İslamiyet zühd ve takvayı esas alır. Denilebilir ki, İslam’ın bir gerçeği olan tasavvufun asıl amacı da Müslümanlara zühdve takva hayatını kazandırmaktır.  Zühd, bazılarının sandığı gibi, dünyayı tamamen terk etmek değildir. Aksine dünya imkân ve zevkleri içindeyken dünya malına ve zevklerine mahkûm olmamaktır. Takva ise, salih amelleri işlemekten çok günahlardan uzak durmaktır. Başta Hz. Peygamber (s) olmak üzere bütün peygamberlerin, sıddıdıkların ve Salihlerin hayatları zühd ve takva ile geçmiştir. Hz. Peygamber’i (s) en çok takip edebilen ve hayatlarını onun hayatına en çok benzetebilen Raşid halifelerin hayatları da zühd ve takva üzerine bina edilmiştir.

Günümüzde bazı insanlar, “Tasavvuf insanları tembelleştiriyor” diye tasavvufu ve hakikat mesleğinde giden insanları tenkit ediyorlar. Hatta ilim ehli arasında böyle yanlış ve abartılı bir kanaat vardır. Oysa asıl onların hoşuna gitmeyen, tasavvufun dünyayı ve dünya hayatını küçümsemesi ve hakir görmesidir. Cenab-ı Allah birçok ayette dünyayı ve dünya hayatını küçümsüyor. İşte o ayetlerden birisi: “Her canlı ölümü tadacaktır. Ancak kıyamet günü yaptıklarınızın karşılığı size tastamam verilecektir. Kim cehennemden uzaklaştırılıp cennete sokulursa, gerçekten kurtuluşa ermiştir. Dünya hayatı, aldatıcı metadan başka bir şey değildir.” (Al-i İmran/185).

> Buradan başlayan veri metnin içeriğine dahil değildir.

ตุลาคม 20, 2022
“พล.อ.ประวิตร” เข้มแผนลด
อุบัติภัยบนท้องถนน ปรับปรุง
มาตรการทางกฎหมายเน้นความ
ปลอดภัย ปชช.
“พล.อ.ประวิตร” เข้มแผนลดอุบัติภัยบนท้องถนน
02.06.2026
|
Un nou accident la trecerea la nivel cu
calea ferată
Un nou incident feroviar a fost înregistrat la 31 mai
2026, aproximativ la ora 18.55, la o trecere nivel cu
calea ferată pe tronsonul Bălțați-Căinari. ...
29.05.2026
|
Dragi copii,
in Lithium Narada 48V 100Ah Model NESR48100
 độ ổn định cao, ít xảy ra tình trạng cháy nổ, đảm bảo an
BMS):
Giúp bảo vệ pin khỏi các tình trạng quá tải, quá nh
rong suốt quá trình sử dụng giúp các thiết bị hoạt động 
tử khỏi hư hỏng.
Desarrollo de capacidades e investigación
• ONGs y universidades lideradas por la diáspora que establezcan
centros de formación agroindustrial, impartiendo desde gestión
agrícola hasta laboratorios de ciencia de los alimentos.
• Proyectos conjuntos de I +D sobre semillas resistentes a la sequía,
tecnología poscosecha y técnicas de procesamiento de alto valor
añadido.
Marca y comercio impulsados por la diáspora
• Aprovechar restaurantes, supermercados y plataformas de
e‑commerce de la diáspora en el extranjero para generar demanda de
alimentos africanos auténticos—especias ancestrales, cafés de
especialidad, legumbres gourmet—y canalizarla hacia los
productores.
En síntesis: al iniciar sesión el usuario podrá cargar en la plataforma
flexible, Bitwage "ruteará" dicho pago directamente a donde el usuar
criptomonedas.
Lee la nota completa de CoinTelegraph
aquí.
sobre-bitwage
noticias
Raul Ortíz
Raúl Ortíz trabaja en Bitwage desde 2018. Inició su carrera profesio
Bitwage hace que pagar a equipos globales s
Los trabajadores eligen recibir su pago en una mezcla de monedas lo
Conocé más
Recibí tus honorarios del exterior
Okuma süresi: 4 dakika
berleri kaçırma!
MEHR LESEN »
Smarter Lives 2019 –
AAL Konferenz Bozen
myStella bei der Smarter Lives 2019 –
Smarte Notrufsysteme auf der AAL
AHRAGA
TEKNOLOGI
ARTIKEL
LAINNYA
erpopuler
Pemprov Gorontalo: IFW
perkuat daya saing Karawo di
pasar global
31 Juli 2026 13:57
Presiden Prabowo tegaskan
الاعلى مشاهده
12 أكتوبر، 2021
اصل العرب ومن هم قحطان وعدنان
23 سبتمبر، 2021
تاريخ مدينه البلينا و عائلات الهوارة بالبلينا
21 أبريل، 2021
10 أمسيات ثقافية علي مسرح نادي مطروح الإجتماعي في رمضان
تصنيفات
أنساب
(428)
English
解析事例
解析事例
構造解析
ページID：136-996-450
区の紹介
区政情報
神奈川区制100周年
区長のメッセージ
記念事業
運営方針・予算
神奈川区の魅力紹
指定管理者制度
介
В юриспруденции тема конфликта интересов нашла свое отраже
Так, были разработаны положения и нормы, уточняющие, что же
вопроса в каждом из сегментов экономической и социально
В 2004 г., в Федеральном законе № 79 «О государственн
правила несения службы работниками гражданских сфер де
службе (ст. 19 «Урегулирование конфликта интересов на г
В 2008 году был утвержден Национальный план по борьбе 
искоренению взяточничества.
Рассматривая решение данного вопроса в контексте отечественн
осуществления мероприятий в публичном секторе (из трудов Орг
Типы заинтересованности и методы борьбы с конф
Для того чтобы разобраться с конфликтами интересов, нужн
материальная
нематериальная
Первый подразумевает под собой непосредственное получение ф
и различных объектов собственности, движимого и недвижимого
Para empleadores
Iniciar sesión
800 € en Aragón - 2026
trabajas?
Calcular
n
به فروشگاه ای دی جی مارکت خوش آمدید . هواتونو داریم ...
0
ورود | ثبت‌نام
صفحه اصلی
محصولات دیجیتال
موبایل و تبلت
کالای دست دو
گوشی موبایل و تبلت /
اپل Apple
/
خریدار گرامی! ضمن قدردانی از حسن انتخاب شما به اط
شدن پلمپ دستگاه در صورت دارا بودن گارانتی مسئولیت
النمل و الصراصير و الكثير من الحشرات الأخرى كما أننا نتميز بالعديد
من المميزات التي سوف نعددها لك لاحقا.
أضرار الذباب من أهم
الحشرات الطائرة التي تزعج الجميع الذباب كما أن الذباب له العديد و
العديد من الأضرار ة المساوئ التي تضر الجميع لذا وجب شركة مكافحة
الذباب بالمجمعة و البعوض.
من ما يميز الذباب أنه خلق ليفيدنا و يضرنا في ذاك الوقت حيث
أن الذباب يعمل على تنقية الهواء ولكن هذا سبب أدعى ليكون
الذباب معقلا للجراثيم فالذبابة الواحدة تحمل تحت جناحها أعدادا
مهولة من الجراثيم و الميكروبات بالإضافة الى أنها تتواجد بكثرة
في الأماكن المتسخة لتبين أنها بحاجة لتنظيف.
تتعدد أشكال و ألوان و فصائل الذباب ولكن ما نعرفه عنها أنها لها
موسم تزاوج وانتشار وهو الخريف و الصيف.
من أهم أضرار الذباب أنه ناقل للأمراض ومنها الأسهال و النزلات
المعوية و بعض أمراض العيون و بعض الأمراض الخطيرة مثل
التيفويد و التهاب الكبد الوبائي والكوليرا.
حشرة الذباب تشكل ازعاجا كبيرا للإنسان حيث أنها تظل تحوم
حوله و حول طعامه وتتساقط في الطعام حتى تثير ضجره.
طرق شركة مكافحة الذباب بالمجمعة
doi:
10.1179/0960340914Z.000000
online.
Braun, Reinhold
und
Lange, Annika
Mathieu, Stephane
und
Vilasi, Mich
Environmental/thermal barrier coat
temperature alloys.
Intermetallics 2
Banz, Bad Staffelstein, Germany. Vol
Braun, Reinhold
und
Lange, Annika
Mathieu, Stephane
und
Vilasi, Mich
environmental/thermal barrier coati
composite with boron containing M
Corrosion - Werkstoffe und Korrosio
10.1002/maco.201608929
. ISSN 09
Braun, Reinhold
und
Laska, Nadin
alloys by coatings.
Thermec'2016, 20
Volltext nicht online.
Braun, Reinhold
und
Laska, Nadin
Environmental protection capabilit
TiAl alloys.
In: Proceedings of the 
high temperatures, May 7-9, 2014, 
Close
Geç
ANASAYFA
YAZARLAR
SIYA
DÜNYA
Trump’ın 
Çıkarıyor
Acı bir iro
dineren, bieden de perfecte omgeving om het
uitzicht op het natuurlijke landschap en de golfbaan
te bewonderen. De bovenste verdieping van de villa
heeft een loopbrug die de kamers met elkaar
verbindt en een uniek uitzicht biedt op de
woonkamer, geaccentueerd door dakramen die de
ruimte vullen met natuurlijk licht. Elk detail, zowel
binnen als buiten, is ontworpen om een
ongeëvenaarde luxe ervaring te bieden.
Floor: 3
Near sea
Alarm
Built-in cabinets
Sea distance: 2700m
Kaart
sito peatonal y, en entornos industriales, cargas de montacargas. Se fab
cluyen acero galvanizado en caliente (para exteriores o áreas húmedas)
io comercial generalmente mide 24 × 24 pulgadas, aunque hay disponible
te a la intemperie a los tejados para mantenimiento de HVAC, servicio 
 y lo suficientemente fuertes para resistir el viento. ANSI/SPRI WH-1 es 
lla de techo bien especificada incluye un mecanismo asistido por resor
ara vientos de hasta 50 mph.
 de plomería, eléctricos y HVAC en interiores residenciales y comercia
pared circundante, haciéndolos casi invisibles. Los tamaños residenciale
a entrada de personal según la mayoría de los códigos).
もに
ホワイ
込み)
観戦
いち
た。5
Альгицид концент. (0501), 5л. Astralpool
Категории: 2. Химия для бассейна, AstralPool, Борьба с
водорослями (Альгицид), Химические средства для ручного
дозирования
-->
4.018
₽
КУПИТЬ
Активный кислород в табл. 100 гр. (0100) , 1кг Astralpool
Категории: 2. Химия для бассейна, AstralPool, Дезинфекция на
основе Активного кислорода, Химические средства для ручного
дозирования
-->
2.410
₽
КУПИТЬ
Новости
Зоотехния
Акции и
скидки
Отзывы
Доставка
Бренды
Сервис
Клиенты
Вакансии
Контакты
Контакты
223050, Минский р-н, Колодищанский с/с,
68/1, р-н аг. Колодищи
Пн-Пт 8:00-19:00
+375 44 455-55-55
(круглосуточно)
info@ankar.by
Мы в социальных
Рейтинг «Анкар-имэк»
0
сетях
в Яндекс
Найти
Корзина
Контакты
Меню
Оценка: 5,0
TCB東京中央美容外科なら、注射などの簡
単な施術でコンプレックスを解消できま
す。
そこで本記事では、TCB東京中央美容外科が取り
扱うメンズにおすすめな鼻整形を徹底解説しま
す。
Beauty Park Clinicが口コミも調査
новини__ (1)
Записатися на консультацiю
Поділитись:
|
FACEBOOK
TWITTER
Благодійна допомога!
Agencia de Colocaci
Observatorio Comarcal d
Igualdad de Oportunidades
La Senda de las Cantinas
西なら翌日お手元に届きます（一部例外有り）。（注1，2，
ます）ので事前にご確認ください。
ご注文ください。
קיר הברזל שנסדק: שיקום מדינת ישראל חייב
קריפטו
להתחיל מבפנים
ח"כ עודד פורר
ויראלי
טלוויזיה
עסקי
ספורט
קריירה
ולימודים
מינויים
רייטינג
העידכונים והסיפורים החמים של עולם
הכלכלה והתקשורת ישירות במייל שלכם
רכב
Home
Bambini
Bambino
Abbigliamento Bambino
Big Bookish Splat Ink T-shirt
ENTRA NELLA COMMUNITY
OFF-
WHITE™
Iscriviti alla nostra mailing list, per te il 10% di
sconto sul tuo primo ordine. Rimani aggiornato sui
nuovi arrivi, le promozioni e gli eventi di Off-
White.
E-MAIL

Bu ve benzeri ayetleri görmezden gelip zühdü ve dünyayı kalben terk etmeyi esas maksat yapan tasavvuf ehlini acımasızca tenkit etmek insafsızlıktır. Evet,zühd ve takvayı esas alan insanlar dünyayı kesben değil kalben terk etmelidirler. Başka bir deyimle, Müslüman hayatını devam ettirirken çalışmaktan ve üretmekten kaçınmamalı ve insanlara faydalı olmaya çalışmalıdır. Aksi tadirde zühdü ve takvayı, dolayısıyla tasavvufu yanlış anlamış olur. Çünkü Resul-i Ekrem (s) Taberânî’nin naklettiği sahih bir hadiste, “İnsanların en hayırlısı onlara en çok faydalı olandır” buyuruyor.

Tasavvuf veya farklı meslek ve meşrep ehline düşen, kendi hocasının muhabbetiyle hareket edip başkalarının tenkisine çalışmamaktır. “Benim mesleğim ve meşrebim güzeldir veya daha güzeldir” diyebilir; ama “Güzel sadece benim meslek ve meşrebimdir. Benim dışında kalanlar dalalet üzeredirler” diyemez. Böyle dediği takdirde tekfir kapısını açmış olur. Bu ise, Müslümanları birbirine düşürür.